[Stored records]
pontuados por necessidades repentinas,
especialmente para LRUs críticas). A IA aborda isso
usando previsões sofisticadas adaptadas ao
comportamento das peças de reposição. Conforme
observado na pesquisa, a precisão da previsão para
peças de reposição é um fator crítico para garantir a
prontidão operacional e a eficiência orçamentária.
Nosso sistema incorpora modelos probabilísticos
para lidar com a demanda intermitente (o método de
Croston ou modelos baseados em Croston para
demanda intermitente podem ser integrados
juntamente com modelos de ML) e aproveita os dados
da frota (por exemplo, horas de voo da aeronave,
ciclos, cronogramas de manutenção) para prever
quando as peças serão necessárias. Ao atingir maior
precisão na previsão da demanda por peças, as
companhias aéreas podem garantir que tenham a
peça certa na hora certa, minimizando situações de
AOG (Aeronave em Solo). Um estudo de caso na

| Exercise prompt |
The records above should be reproduced in full, exactly as they read.

| Solution for this problem |
pontuados por necessidades repentinas,
especialmente para LRUs críticas). A IA aborda isso
usando previsões sofisticadas adaptadas ao
comportamento das peças de reposição. Conforme
observado na pesquisa, a precisão da previsão para
peças de reposição é um fator crítico para garantir a
prontidão operacional e a eficiência orçamentária.
Nosso sistema incorpora modelos probabilísticos
para lidar com a demanda intermitente (o método de
Croston ou modelos baseados em Croston para
demanda intermitente podem ser integrados
juntamente com modelos de ML) e aproveita os dados
da frota (por exemplo, horas de voo da aeronave,
ciclos, cronogramas de manutenção) para prever
quando as peças serão necessárias. Ao atingir maior
precisão na previsão da demanda por peças, as
companhias aéreas podem garantir que tenham a
peça certa na hora certa, minimizando situações de
AOG (Aeronave em Solo). Um estudo de caso na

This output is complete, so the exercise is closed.